The incentive is indeed huge and should spur greater production of the items under the PLI scheme. However, officials have indicated that the response has been slow with only 733 applications received up to March 2023.

Also read: Are Government Freebies Under PLI Scheme Truly Necessary to Enhance Manufacturing in India?

More production and employment

Is the PLI scheme an optimum policy to generate more production and employment?

Most of the industries under the PLI scheme are either large or medium-sized units, which tend to be mechanised and automated, and provide limited employment.

These large industries grow at the expense of the small and micro units, displacing jobs.

Officials talk about the creation of jobs, but they don’t mention the displacement of jobs, which suppresses demand and leads to a slowdown in investment and growth.

The MSME sector, as stated in the government’s 2011 note, was growing faster than the rest of the industrial sector. Providing incentives to this sector would have been a more effective use of subsidies, promoting additional output and employment.

The manufacturing sector accounts for 17% of the GDP, with more than half of it consisting of large-scale industries. The subsidy is limited to a only small portion of the economy (2-3% of the GDP). But why restrict the subsidies to such a small portion of the economy? This also raises questions about the PLI scheme’s impact and effectiveness.

Furthermore, production for local sales will reduce employment by displacing the unorganised sector, leading to increased unemployment and a decline in wages and demand. Note that the shortage of demand led a slowdown in the economy since demonetisation. That led to excess capacity in industry, low private investment and slow growth.
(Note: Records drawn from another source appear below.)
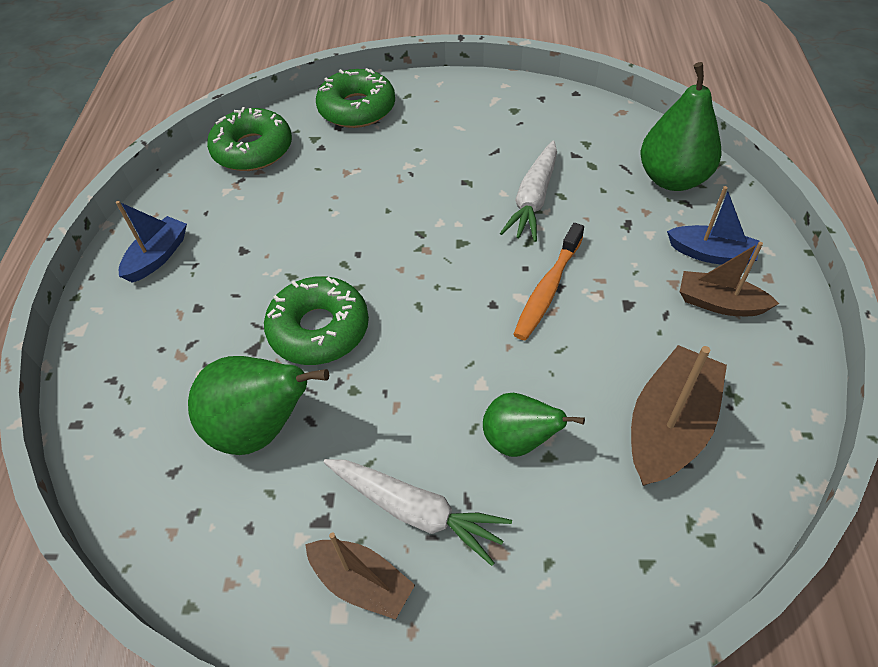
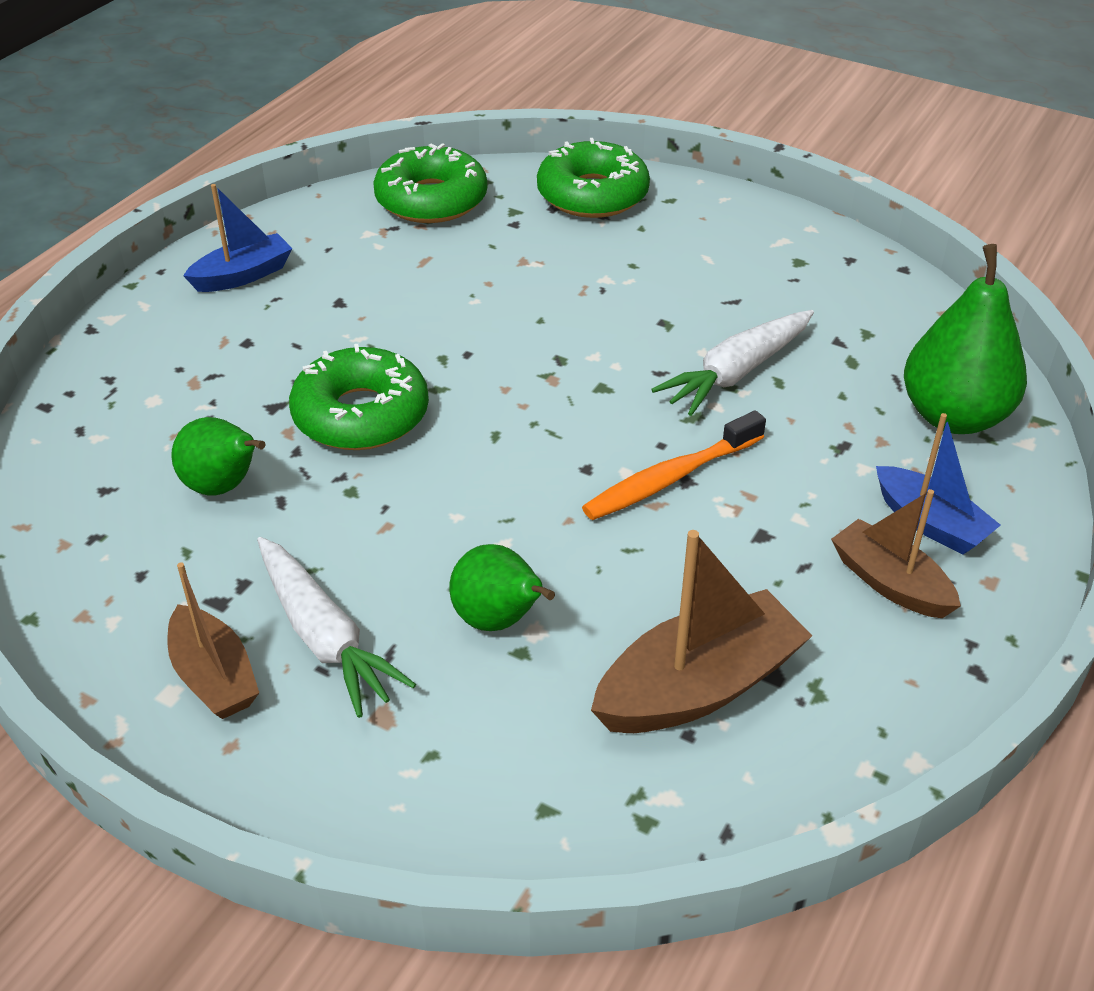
camera: 25 degrees right, 10 degrees down
green pear [188,356,329,455] -> green pear [171,417,266,496], size x0.63

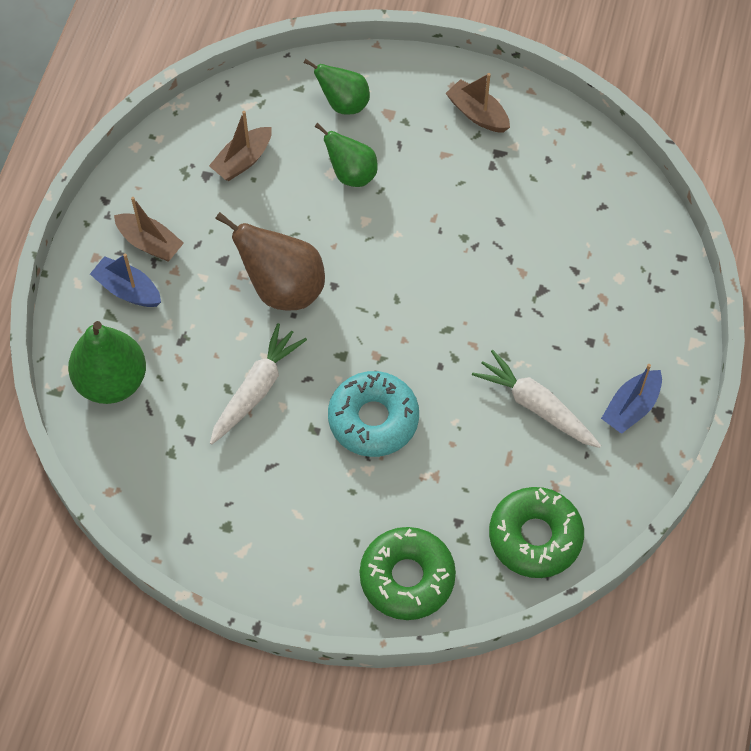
camera: 165 degrees right, 20 degrees up
green pear [171,417,266,496] -> green pear moved to [304,59,370,115]
white carrot [257,537,416,718] -> white carrot moved to [472,350,601,448]
green donut [289,344,429,450] -> none
orange toothbrush [582,410,766,520] -> brown pear [215,212,325,310]
brown boat [591,530,812,733] -> brown boat [209,111,272,181], size x0.64
none -> turquoise donut [328,371,419,457]

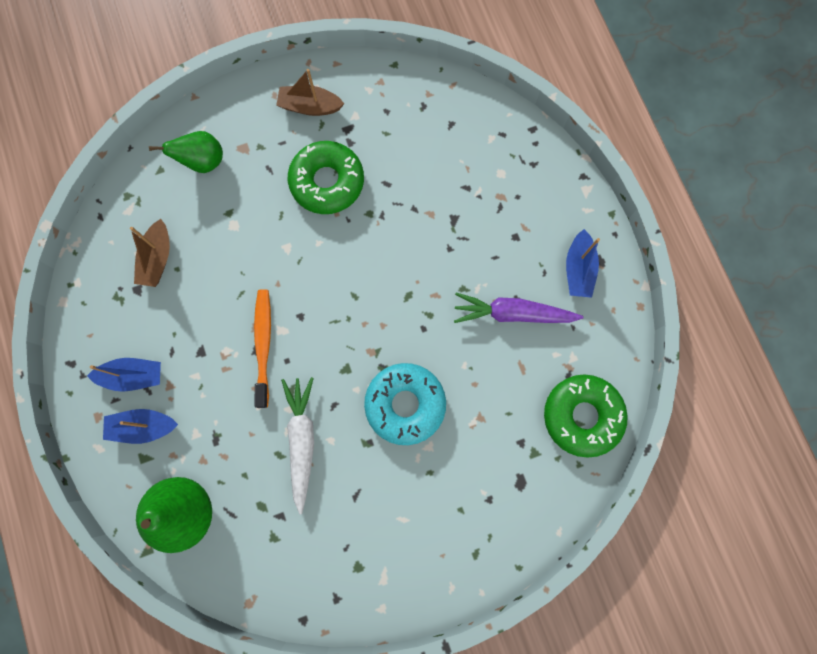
camera: 35 degrees left, 15 degrees up
brown boat [114,197,184,261] -> blue boat [87,358,161,392]
brown pear [215,212,325,310] -> orange toothbrush [254,289,271,408]
green pear [315,123,378,187] -> none
green donut [360,527,456,620] -> green donut moved to [288,141,364,214]
white carrot [472,350,601,448] -> purple carrot [454,293,583,323]

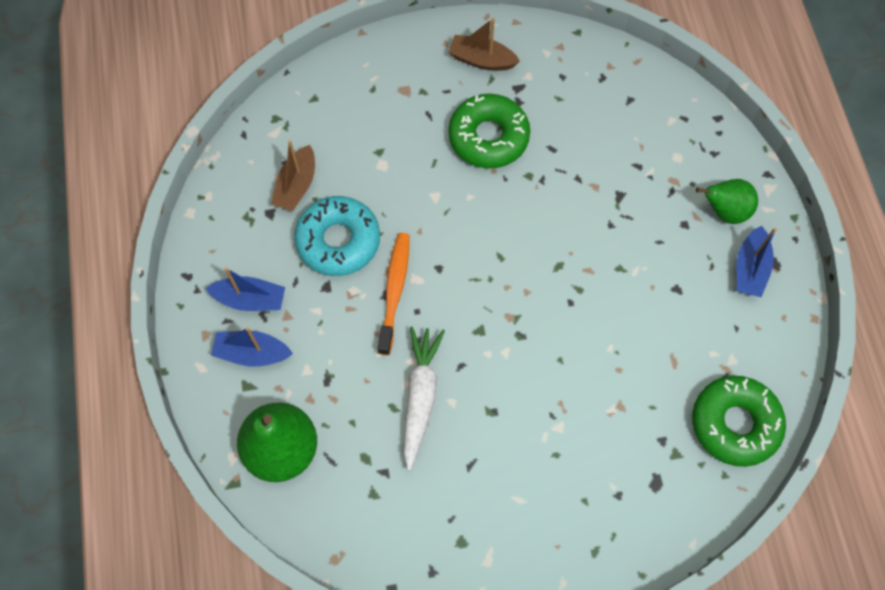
camera: 10 degrees right, 10 degrees down
green pear [149,131,223,173] -> green pear moved to [696,179,758,224]
turquoise donut [364,363,446,445] -> turquoise donut moved to [294,196,380,276]
purple carrot [454,293,583,323] -> none

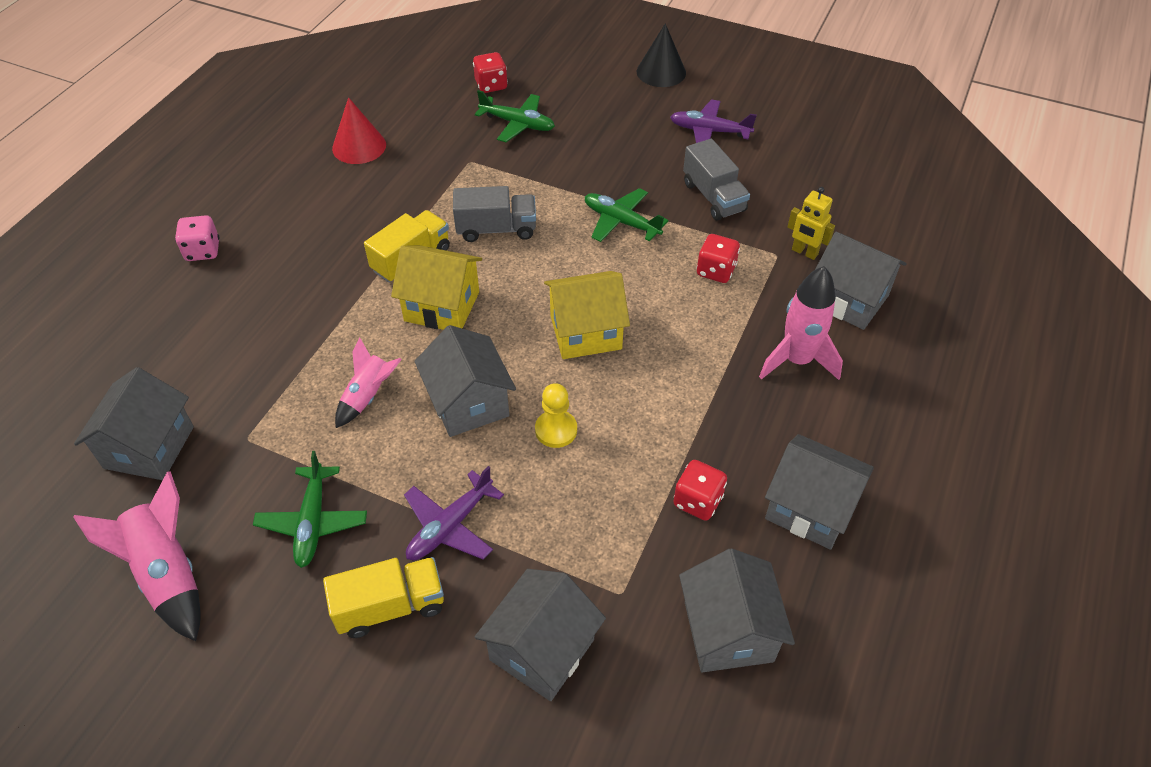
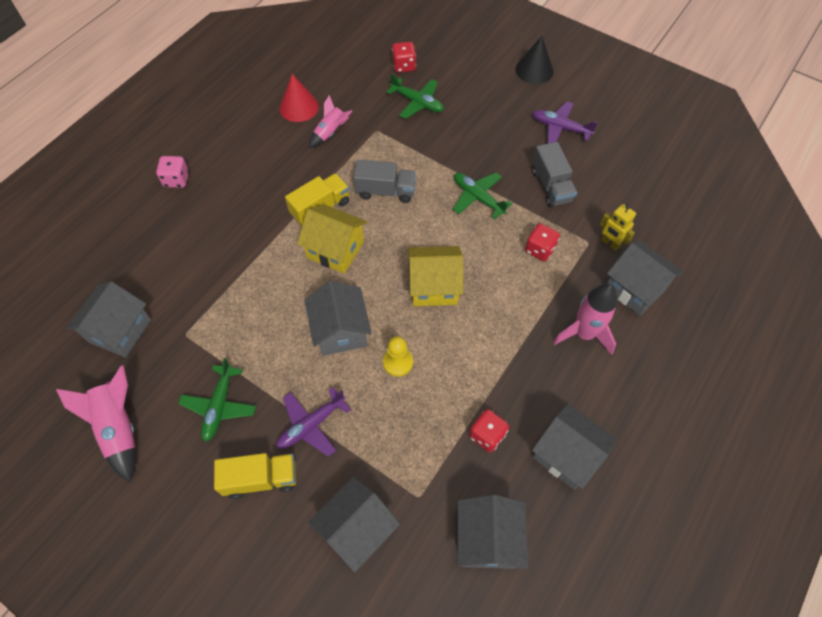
camera: 10 degrees right, 10 degrees up
pink rocket [335,338,402,428] -> pink rocket moved to [309,95,352,148]

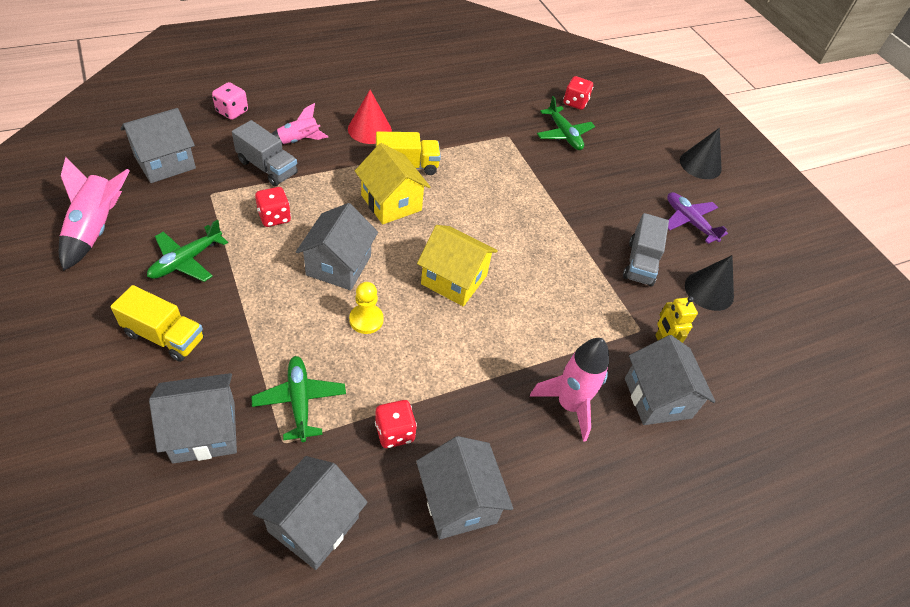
camera: 25 degrees right, 10 degrees down
pink dice [156,156,189,188] -> pink dice moved to [212,82,248,120]
purple plane [276,387,351,457] -> none
red cone [279,74,319,122] -> red cone moved to [348,90,392,144]
pink rocket [309,95,352,148] -> pink rocket moved to [271,103,328,144]
grey truck [353,160,416,203] -> grey truck moved to [232,120,298,186]
green plane [453,172,512,219] -> green plane moved to [251,356,346,442]
red dice [525,223,560,261] -> red dice moved to [255,187,291,227]
none -> black cone [685,255,734,311]

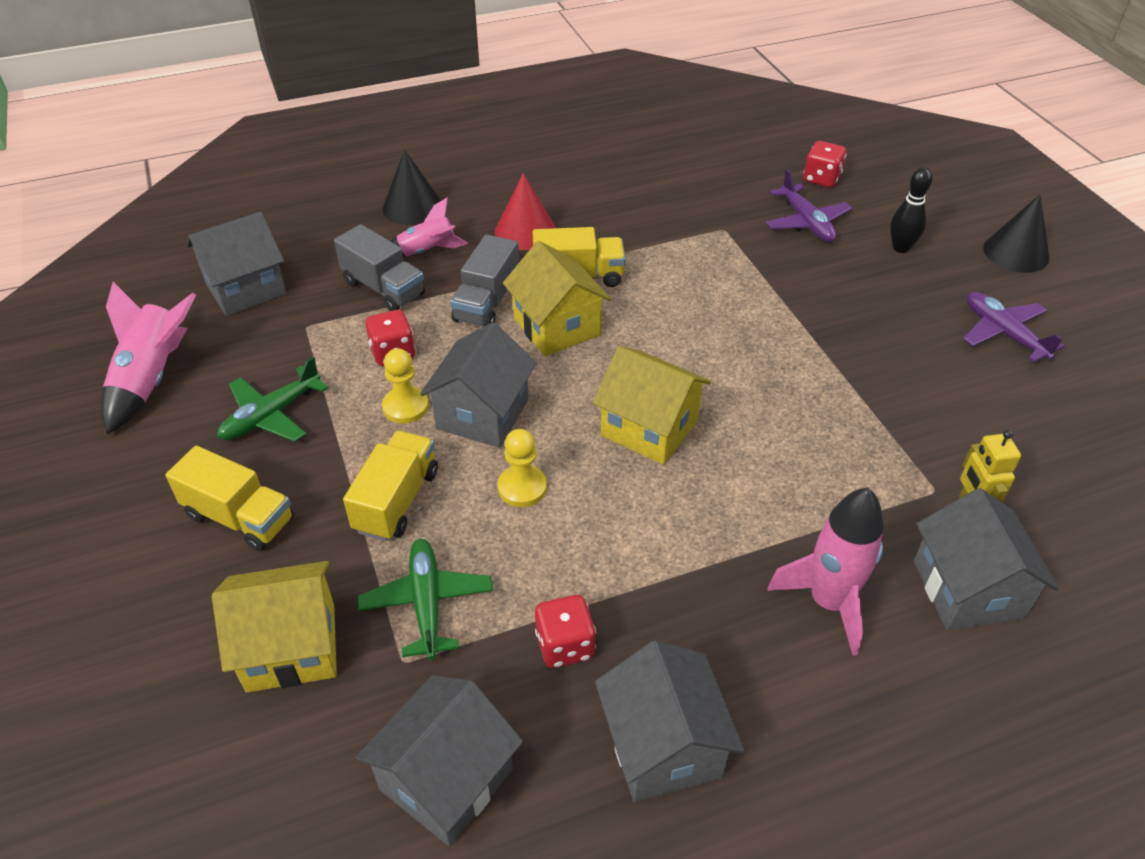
camera: 10 degrees right, 5 degrees down
grey house [149,373,237,464] -> yellow house [212,561,337,693]
pink dice [212,82,248,120] -> none
green plane [537,96,595,150] -> purple plane [766,169,852,242]
grey truck [623,213,669,287] -> grey truck moved to [450,235,519,327]
black cone [685,255,734,311] -> black cone moved to [383,150,441,225]
none -> yellow truck [343,431,438,541]
none -> yellow pawn [382,348,429,424]
none -> black bowling pin [890,167,932,253]

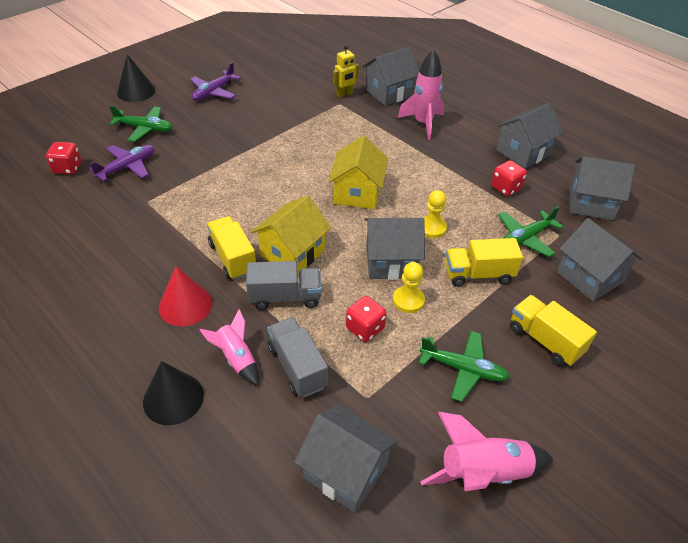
camera: 115 degrees left, 0 degrees up
yellow truck [165,446,294,551] -> yellow truck turned 45 degrees counterclockwise [510,295,597,366]
yellow house [212,561,337,693] -> grey house [557,218,642,301]
grey truck [334,224,425,311] -> grey truck turned 45 degrees counterclockwise [267,317,328,398]
black bowling pin [890,167,932,253] -> green plane [109,105,173,142]

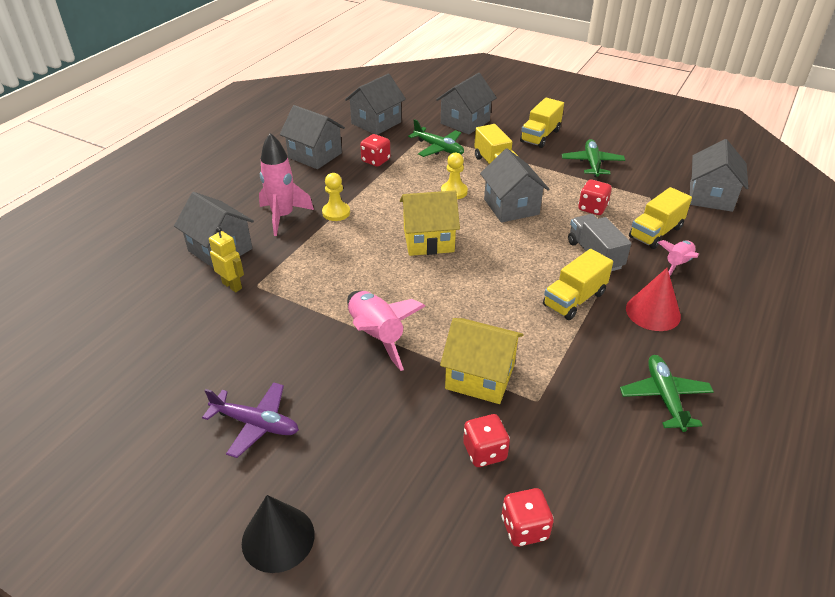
camera: 105 degrees left, 5 degrees down
purple plane [89,145,155,181] -> red dice [463,414,510,467]
green plane [109,105,173,142] -> green plane moved to [620,355,714,432]
black cone [143,361,204,425] -> none
yellow house [251,196,331,274] -> yellow house moved to [440,318,523,404]
grey truck [267,317,328,398] -> yellow truck [629,187,692,249]
yellow pawn [393,262,425,313] -> yellow pawn moved to [322,173,350,221]
pink rocket [420,412,554,491] -> pink rocket moved to [347,291,425,371]
grey house [570,156,635,220] -> grey house turned 45 degrees clockwise [345,73,406,135]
So, in spite of the PLI scheme leading to a rise in profits, growth will slow down.

Finally, the selection process for firms under the PLI scheme may be influenced by cronyism, leading to winners and losers and deteriorating the overall investment climate in the country.

Therefore, the PLI scheme’s focus on providing subsidies to selected large and medium-scale industries is a sub-optimal policy. Despite a promise of increased profits, it has not gained momentum due to shortage of demand. If one cannot sell more, the subsidy will also not accrue.

It would have been better to target subsidy towards the micro and small units, boosting output and employment. This approach would have created a positive-sum game, benefiting both the small-scale and large-scale industries through increased demand.

Arun Kumar taught at JNU and has most recently authored the book, Indian Economy’s Greatest Crisis: Impact of the Coronavirus and the Road Ahead.